[Python-Dev] Challenge: Please break this! (a.k.a restricted mode revisited)

Chris Angelico rosuav at gmail.com
Tue Apr 12 06:27:14 EDT 2016

On Tue, Apr 12, 2016 at 8:06 PM, Jon Ribbens
<jon+python-dev at unequivocal.co.uk> wrote:
> On Tue, Apr 12, 2016 at 06:57:37PM +1000, Chris Angelico wrote:
>> The sandbox code assumes that an attacker cannot create files in the
>> current directory.
> If the attacker can create such files then the system is already
> compromised even if you're not using any sandboxing system, because
> you won't be able to trust any normal imports from your own code.

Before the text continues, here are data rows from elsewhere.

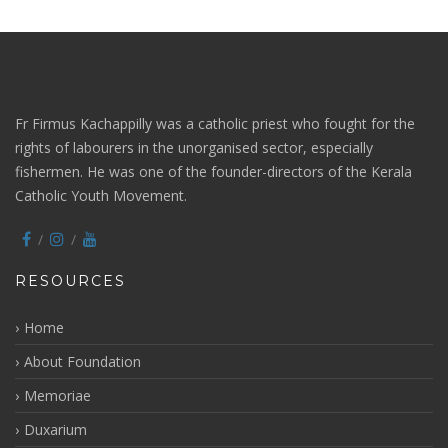
Fr Firmus Kachappilly was a catholic priest who fought for the
rights of labourers in the unorganised sector, especially
fishermen. He was one of the founder-directors of the Kerala
Catholic Youth Movement.
RESOURCES
Home
About Foundation
Memoriae
Duxarium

Just confirming that, yeah. Though you could protect against it
somewhat by pre-importing everything that can legally be imported;
that way, at least the attack surface ceases once untrusted code
starts executing. Consider it a privilege escalation attack; you can
move from "create file in current directory" to "remote code
execution" simply by creating hashlib.py and then importing it.

>> Setting LC_ALL and then working with calendar.LocaleTextCalendar()
>> causes locale files to be read.
> I don't think that has any obvious relevance. Doing "import enum"
> causes "enum.py" to be read too, and that isn't a security hole.

I mean the system locale files, not just locale.py itself. If nothing
else, it's a means of discovering info about the system. I don't know
what you can get by figuring out what locales are installed, but it's
another concern to think about.

>> This is still a massive game of whack-a-mole.
> No, it still isn't. If the names blacklist had to keep being extended
> then you would be right, but that hasn't happened so far. Whitelists
> by definition contain only a small, limited number of potential moles.
> The only thing you found above that even remotely approaches an
> exploit is the decimal.getcontext() thing, and even that I don't
> think you could use to do any code execution.

decimal.getcontext is a simple and obvious example of a way that
global mutable objects can be accessed across the boundary. There is
no way to mathematically prove that there are no more, so it's still a
matter of blacklisting.

I still think you need to work out a "minimum viable set" and set down
some concrete rules: if any feature in this set has to be blacklisted
in order to achieve security, the experiment has failed.